After all of his ranting and raving against Spurgeon, Green, Hodge, and Warfield, Mr. Crowe attempts An Exegetical Study of Genesis, which I did not find compelling at all. It did not come close to convincing me of Crowe’s very particular Creation Without Compromise. I found it not only unconvincing, but confusing also.

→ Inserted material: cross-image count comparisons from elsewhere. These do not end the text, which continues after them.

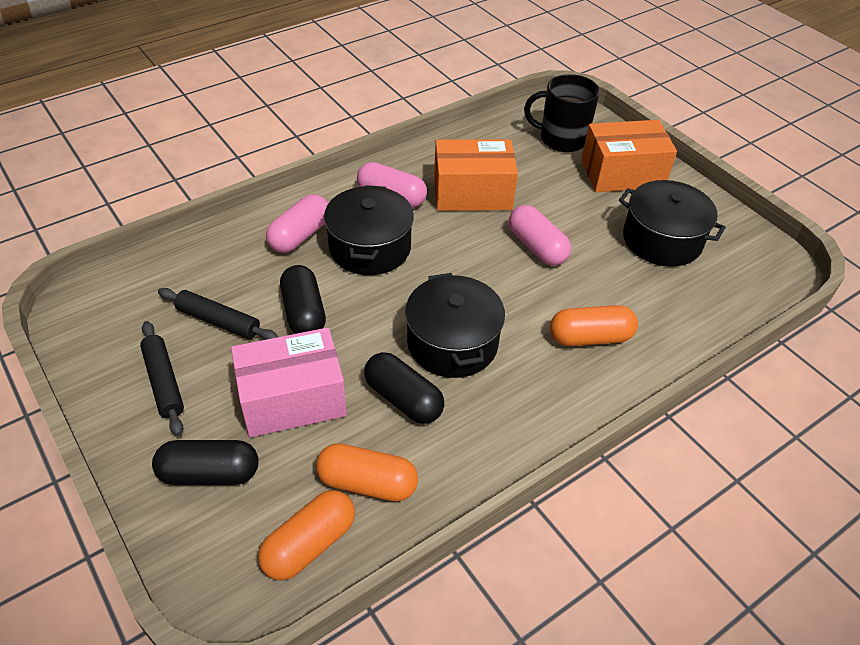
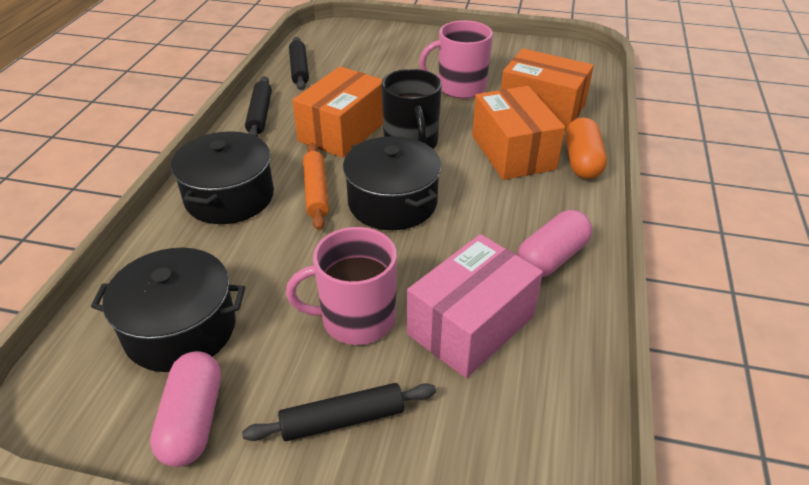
black capsule: [152,440,259,485] [280,265,326,334] [364,352,444,424] = 3 -> none = 0
black rolling pin: [140,321,184,436] [158,288,278,340] = 2 -> [242,383,436,441] [245,76,272,137] [289,37,309,90] = 3
orange box: [434,139,518,211] [581,120,677,192] = 2 -> [292,66,383,158] [472,86,565,180] [501,49,594,129] = 3
orange capsule: [258,490,355,581] [316,443,418,502] [550,305,638,346] = 3 -> [565,117,607,179] = 1
orange rolling pin: none = 0 -> [303,143,329,230] = 1
pink capsule: [266,194,329,253] [357,162,427,208] [509,205,571,266] = 3 -> [150,351,221,467] [517,210,592,277] = 2
pink mug: none = 0 -> [286,227,397,345] [419,20,493,99] = 2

It is true that “Christianity has no place for random chance; evolution has no place for God’s design” (p. 25.) But Crowe’s Creation Without Compromise is not the book that I would recommend for showing the truth of this. In this book may be found a store of facts by which to expose the falsehoods of evolution and to highlight the truthfulness of the biblical account. It contains enlightening facts on the characters and events that helped to occasion Darwinism, like the writings of Darwin’s grandfather and the death of Darwin’s daughter (pp. 84, 89, 91, 159.) The liberal scholar’s contradictory use of Scripture is nicely shown (p. 169.) The contents of Darwin’s Origin of Species are neatly summed up (p. 97.) There is more than one instance of wit: “While the ‘dogmatic agnostic’ may be an oxymoron, it is not an endangered species” (p. 87.) And our interest is heightened by the mention of some old books in which the great controversy between evolution and creation was waged when still in its infant stage (pp. 194, 195, 197.) But the author of Creation Without Compromise is often unfair, frequently nasty, and his exegesis is muddling and uneventful.           

Content: B (An attempt to establish creationist boundaries.)
    Style:  B (Commonplace.)
   Tone:  C (Overconfident, condescending, and slanderous.)
Grading Table: A: a keeper: reread it; promote it; share it.
                        B:  an average book: let it go.

                        C:  read only if you have to.